We are divine beings, noble souls, striving to attain enlightenment and immortality, and Shakespeare depicts in many forms and guises how we make choices and suffer the results. As human beings we listen to that inner music, and one can feel in his words how clearly Shakespeare heard it. As Prospero said: “We are such stuff / As dreams are made on and our little life / Is rounded with a sleep . . .” (The Tempest IV, i).

It is hard for us to see ourselves mounting the steps in our long journey to enlightenment while confining our view of life to a single birth and death. Never a safe philosophy to espouse, Shakespeare nonetheless toys with the heretical concept of reincarnation in Sonnet LIX:

If there be nothing new, but that which is
Hath been before, how are our brains beguil’d,
Which labouring for invention bear amiss
The second burthen of a former child.
Oh that record could with a backward look,
Even of five hundred courses of the sun,
Show me your image in some antique book,
Since mind at first in character was done,
That I might see what the old world could say
To this composed wonder of your frame;
Whether we are mended, or whether better they,
Or whether revolution be the same.
    Oh sure I am the wits of former days,
    To subjects worse have given admiring praise.

One cannot help but wonder why the great concepts of man’s divinity, preexistence, and sublime path were not more dominant themes of Shakespeare’s work. But perhaps we should be content with what is there, for were there more, we might have been left with nothing.
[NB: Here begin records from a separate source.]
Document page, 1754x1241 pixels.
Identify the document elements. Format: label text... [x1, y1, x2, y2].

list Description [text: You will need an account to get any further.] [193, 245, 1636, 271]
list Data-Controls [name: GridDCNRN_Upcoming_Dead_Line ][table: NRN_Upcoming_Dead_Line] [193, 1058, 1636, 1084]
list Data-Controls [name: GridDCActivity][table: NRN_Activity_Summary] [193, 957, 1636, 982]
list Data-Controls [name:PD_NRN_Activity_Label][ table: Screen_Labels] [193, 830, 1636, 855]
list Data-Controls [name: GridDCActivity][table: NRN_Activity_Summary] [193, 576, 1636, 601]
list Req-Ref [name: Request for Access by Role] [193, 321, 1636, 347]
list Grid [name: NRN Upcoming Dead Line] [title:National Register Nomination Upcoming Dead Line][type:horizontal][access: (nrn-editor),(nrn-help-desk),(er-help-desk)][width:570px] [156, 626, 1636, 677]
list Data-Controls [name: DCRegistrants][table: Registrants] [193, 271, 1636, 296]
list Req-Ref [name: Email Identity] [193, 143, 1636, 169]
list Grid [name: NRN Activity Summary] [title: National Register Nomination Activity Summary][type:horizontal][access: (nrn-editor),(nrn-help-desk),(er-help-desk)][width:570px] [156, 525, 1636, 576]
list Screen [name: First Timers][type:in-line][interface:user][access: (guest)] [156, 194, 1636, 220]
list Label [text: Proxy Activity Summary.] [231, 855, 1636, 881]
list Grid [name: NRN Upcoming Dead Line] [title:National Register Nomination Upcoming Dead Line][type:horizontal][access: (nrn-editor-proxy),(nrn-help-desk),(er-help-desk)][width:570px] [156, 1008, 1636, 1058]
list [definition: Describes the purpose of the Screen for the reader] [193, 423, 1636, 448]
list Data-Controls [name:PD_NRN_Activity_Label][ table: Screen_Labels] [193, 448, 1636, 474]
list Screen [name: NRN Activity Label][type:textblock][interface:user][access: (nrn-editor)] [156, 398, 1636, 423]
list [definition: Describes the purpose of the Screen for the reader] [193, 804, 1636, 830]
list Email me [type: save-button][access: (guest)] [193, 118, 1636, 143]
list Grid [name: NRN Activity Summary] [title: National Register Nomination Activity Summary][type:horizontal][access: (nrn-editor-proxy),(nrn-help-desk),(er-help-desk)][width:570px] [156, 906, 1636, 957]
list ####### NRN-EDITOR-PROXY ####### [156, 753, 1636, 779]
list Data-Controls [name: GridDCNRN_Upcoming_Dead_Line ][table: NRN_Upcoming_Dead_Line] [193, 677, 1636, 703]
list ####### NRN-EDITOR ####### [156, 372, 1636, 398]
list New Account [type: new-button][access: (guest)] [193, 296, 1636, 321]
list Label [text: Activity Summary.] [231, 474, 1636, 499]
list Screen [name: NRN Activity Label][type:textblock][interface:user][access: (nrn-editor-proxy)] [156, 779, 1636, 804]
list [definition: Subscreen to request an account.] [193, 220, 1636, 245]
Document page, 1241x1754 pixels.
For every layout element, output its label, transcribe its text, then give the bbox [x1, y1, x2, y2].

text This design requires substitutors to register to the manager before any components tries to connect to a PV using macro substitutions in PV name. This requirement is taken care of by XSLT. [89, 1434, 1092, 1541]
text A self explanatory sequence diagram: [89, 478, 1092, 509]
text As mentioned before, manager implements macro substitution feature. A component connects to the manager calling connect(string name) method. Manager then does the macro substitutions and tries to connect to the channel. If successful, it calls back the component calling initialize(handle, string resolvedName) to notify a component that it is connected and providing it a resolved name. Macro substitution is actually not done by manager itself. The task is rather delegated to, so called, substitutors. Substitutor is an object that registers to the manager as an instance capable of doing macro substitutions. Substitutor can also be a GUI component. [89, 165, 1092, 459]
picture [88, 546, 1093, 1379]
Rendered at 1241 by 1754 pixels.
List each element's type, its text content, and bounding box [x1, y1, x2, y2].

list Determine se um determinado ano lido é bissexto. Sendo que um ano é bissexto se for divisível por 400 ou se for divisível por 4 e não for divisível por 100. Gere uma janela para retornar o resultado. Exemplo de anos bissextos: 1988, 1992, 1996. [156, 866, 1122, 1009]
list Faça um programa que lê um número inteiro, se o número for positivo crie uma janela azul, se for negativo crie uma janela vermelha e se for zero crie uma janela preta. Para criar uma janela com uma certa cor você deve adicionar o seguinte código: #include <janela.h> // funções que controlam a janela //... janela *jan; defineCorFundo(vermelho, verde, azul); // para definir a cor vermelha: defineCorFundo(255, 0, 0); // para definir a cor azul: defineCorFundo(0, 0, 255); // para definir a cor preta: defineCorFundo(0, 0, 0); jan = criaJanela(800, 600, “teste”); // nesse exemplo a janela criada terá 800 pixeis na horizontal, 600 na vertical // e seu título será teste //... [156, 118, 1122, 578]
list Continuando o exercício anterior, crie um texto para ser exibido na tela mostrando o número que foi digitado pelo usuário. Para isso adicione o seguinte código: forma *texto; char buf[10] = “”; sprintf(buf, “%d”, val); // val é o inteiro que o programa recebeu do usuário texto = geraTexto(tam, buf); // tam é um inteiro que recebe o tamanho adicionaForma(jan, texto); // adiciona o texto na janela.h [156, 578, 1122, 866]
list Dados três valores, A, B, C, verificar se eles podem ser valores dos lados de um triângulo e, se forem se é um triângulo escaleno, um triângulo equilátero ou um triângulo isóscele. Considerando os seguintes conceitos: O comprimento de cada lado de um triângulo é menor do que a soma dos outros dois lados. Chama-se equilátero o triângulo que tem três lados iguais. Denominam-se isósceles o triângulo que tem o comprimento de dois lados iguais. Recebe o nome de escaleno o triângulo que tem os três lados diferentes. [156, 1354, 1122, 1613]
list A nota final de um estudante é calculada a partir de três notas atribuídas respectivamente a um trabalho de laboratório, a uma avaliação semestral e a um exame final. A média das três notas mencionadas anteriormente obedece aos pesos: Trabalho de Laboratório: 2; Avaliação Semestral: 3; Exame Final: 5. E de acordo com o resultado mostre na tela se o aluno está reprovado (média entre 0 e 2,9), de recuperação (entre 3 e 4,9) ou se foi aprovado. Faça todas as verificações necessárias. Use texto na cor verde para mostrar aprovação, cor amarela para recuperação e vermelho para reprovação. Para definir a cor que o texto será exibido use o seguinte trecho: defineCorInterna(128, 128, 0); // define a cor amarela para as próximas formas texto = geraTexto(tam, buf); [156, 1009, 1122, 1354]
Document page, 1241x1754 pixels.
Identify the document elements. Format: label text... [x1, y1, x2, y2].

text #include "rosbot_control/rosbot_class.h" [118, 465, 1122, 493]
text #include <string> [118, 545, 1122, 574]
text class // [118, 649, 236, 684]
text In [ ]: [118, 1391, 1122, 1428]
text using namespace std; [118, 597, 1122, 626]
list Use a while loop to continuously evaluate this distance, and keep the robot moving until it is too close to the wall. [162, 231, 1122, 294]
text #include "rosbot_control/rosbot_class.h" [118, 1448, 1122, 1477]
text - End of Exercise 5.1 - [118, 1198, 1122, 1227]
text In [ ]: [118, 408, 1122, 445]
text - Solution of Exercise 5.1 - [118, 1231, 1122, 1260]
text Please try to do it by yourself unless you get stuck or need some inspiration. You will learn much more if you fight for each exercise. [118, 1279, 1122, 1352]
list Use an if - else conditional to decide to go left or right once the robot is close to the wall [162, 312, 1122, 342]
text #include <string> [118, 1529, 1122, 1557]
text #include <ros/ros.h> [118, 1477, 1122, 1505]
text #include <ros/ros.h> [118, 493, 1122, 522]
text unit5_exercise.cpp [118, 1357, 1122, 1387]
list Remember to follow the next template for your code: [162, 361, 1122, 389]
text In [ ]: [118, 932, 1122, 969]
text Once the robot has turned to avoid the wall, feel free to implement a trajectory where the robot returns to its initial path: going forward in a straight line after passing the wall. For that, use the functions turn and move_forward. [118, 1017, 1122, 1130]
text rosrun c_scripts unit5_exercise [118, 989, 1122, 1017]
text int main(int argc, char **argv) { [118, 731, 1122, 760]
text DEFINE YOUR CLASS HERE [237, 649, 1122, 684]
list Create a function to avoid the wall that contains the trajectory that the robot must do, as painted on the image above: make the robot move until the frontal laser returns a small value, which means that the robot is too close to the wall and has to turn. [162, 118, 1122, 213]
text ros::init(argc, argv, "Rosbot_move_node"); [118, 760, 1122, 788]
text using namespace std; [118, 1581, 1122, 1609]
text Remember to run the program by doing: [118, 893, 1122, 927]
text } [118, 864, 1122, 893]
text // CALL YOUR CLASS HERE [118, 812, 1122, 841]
Many atrocities have been inspired by fear: fear of threats to ortho­doxy, particularly from popular sources, as well as fear of differing doctrines within and outside Christianity. Perhaps, though, the greatest fear was that of the music itself. Indeed, the Church strove many times to regulate music, within the church as well as that practiced by peoples under its dominion. Yet this outer music is but a pale reflection of that which sounds within all of us. The thought that a source of divine music may be available to each entity from within has always been the ultimate fear of those who would regulate truth.